The output directories contain the following information:

  • poa_annotations is where the HTMLs & logs for the annotated assembly fastas are. Especially the log files are useful, as at the top there is a statement of how many genes were annotated. Above ~90% for the chloroplast, and ~80% for the mitochondria (core genes at least), indicate probable assembly completeness/success.
  • poa_fastas is where the assemblies live. These are linearised GFA's and can include coverage information (if the -i flag was successful) which means there will be repitition of segments from the GFA. The fasta record headers usually contain interesting information, e.g. which subgraph the contig is from, which path through the graph was used, and whether the molecule is circular or not.
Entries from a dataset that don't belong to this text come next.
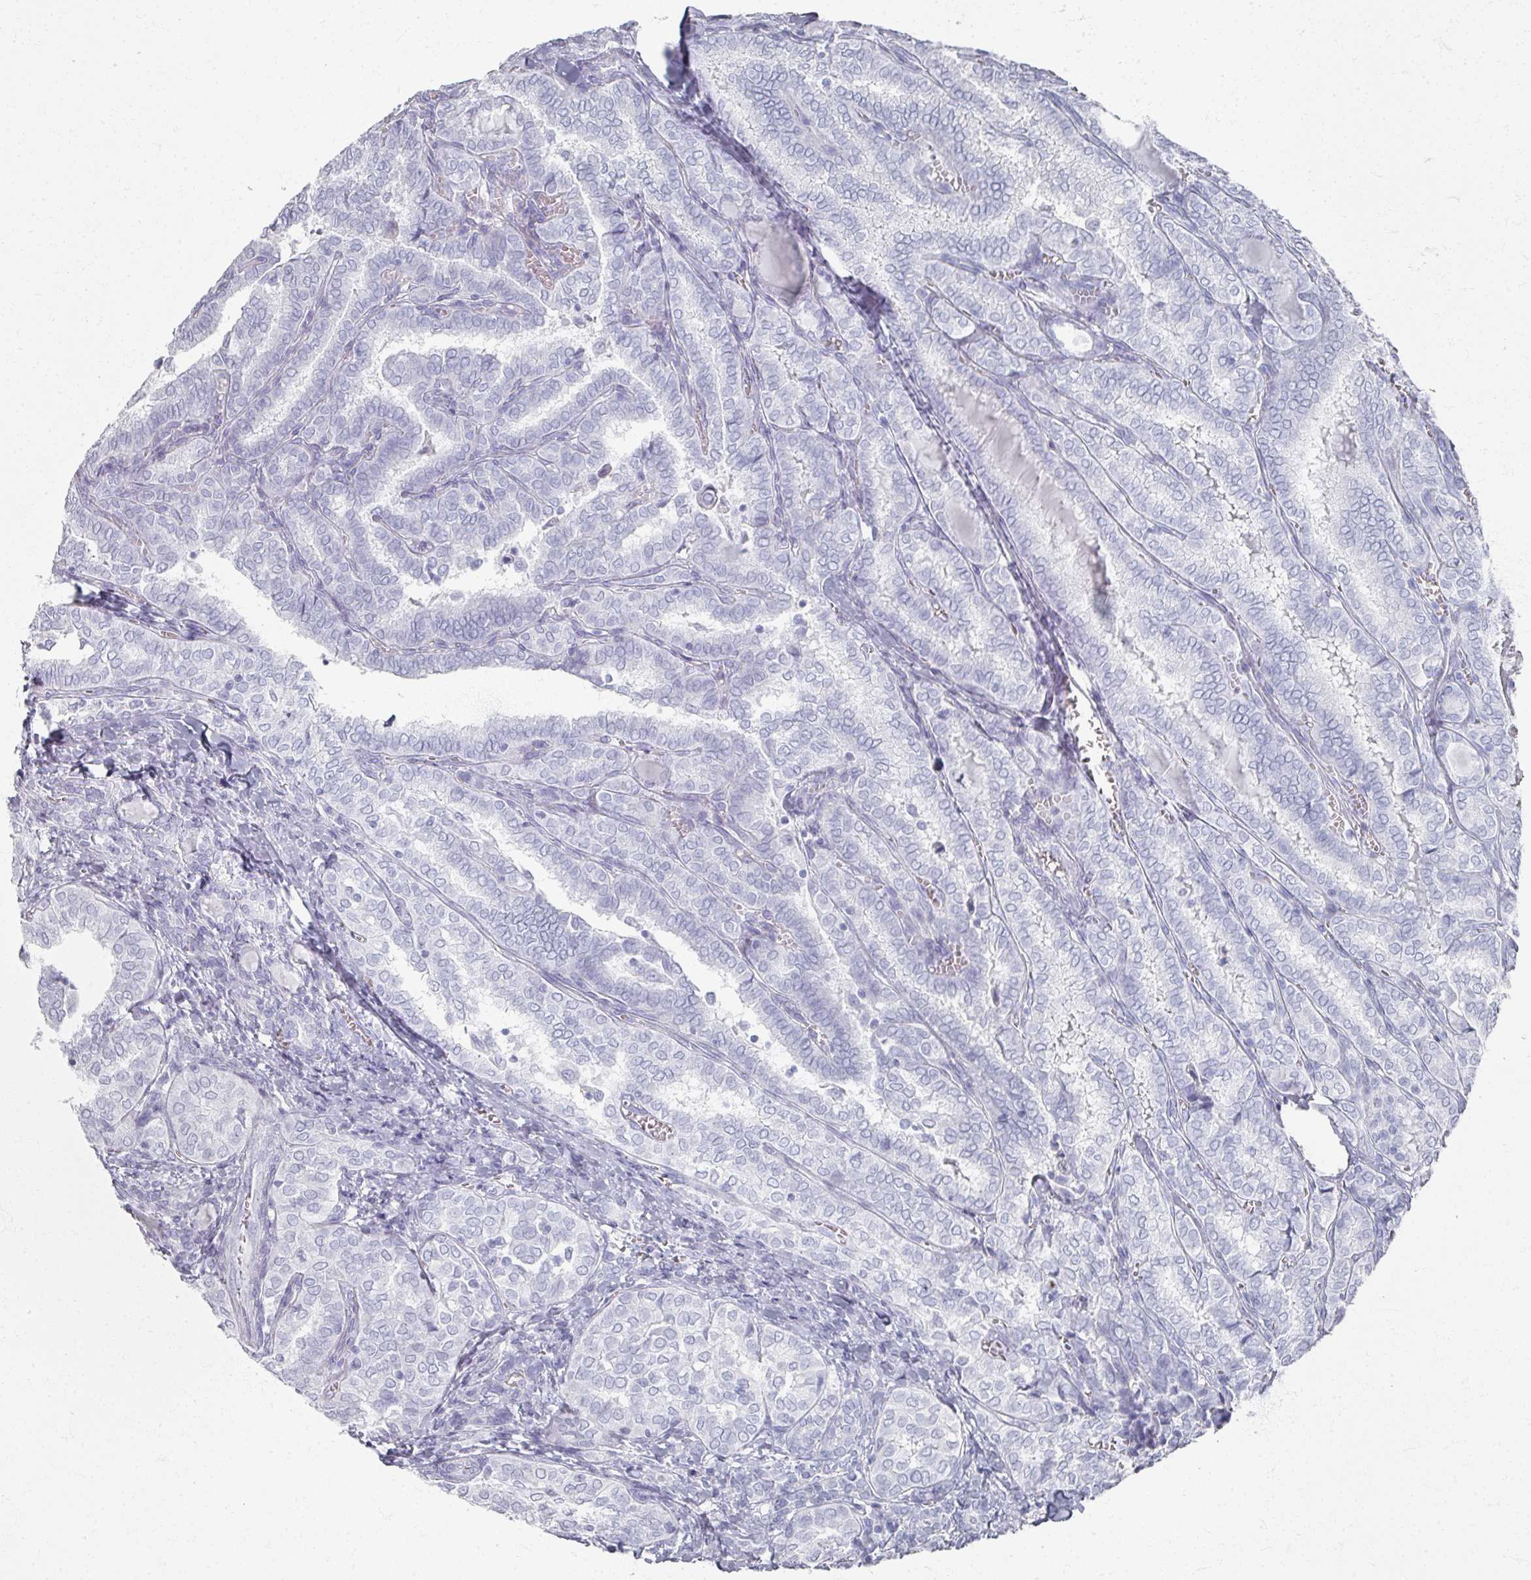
{"staining": {"intensity": "negative", "quantity": "none", "location": "none"}, "tissue": "thyroid cancer", "cell_type": "Tumor cells", "image_type": "cancer", "snomed": [{"axis": "morphology", "description": "Papillary adenocarcinoma, NOS"}, {"axis": "topography", "description": "Thyroid gland"}], "caption": "Immunohistochemistry image of neoplastic tissue: thyroid papillary adenocarcinoma stained with DAB demonstrates no significant protein staining in tumor cells.", "gene": "PSKH1", "patient": {"sex": "female", "age": 30}}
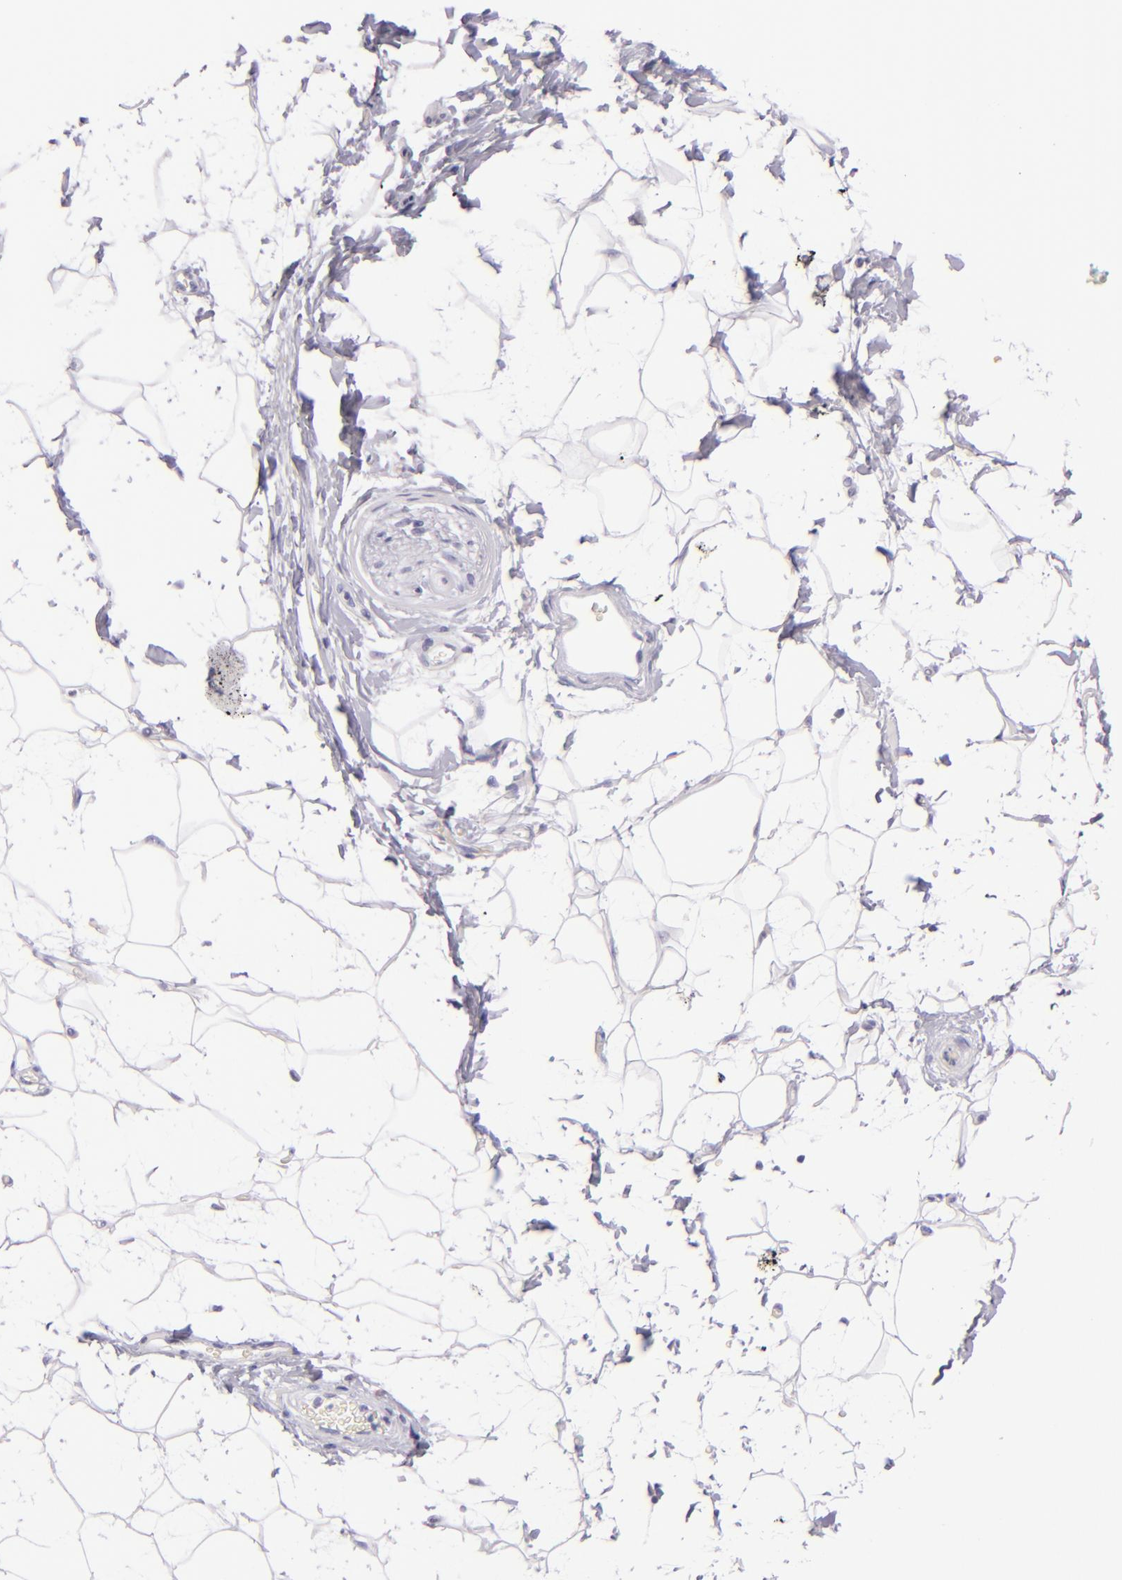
{"staining": {"intensity": "negative", "quantity": "none", "location": "none"}, "tissue": "adipose tissue", "cell_type": "Adipocytes", "image_type": "normal", "snomed": [{"axis": "morphology", "description": "Normal tissue, NOS"}, {"axis": "topography", "description": "Soft tissue"}], "caption": "Human adipose tissue stained for a protein using immunohistochemistry exhibits no expression in adipocytes.", "gene": "MUC5AC", "patient": {"sex": "male", "age": 72}}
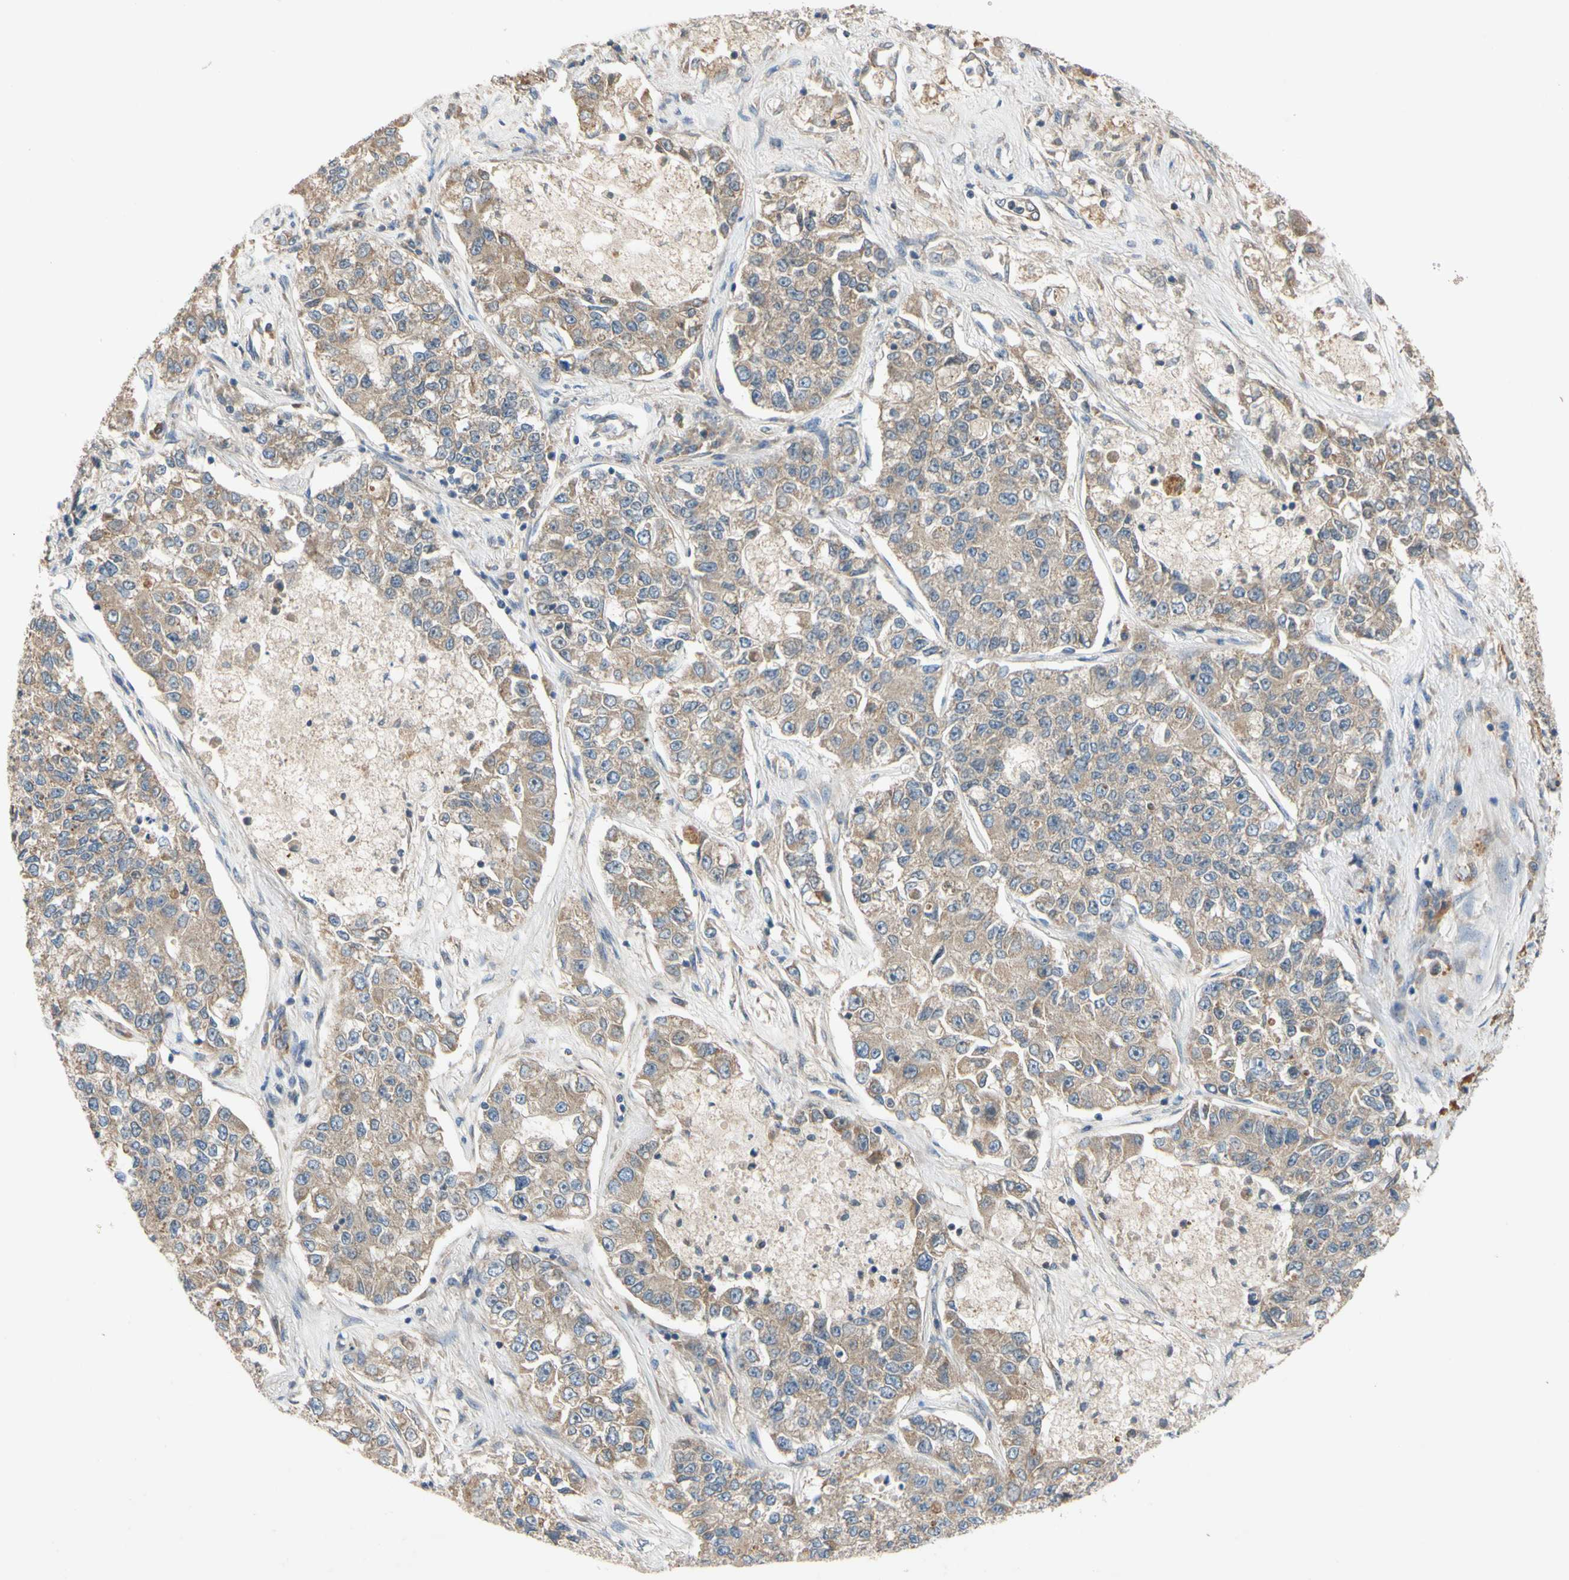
{"staining": {"intensity": "weak", "quantity": ">75%", "location": "cytoplasmic/membranous"}, "tissue": "lung cancer", "cell_type": "Tumor cells", "image_type": "cancer", "snomed": [{"axis": "morphology", "description": "Adenocarcinoma, NOS"}, {"axis": "topography", "description": "Lung"}], "caption": "IHC (DAB (3,3'-diaminobenzidine)) staining of human lung adenocarcinoma shows weak cytoplasmic/membranous protein expression in about >75% of tumor cells. Using DAB (brown) and hematoxylin (blue) stains, captured at high magnification using brightfield microscopy.", "gene": "MBTPS2", "patient": {"sex": "male", "age": 49}}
  • poa_gfas contain all the GFA's produced in the course of the program. If there is a failure in the pipeline, it is usually because a chloroplast or mitochondrion could not be extracted from the initial GFA produced by MBG. As this GFA is saved here, you can troubleshoot as to why. The answer is usually re-running the pipeline with modified MBG parameters.
  • poa_gffs are where the GFF files from the annotation pipeline are stored. Not sure how useful they are.
  • poa_logs are essentially the raw output of gfatk stats <GFA>. Check these if something has gone wrong. These files should never be that big, or contain hundreds of subgraphs. If they do, the MBG parameters need to be edited.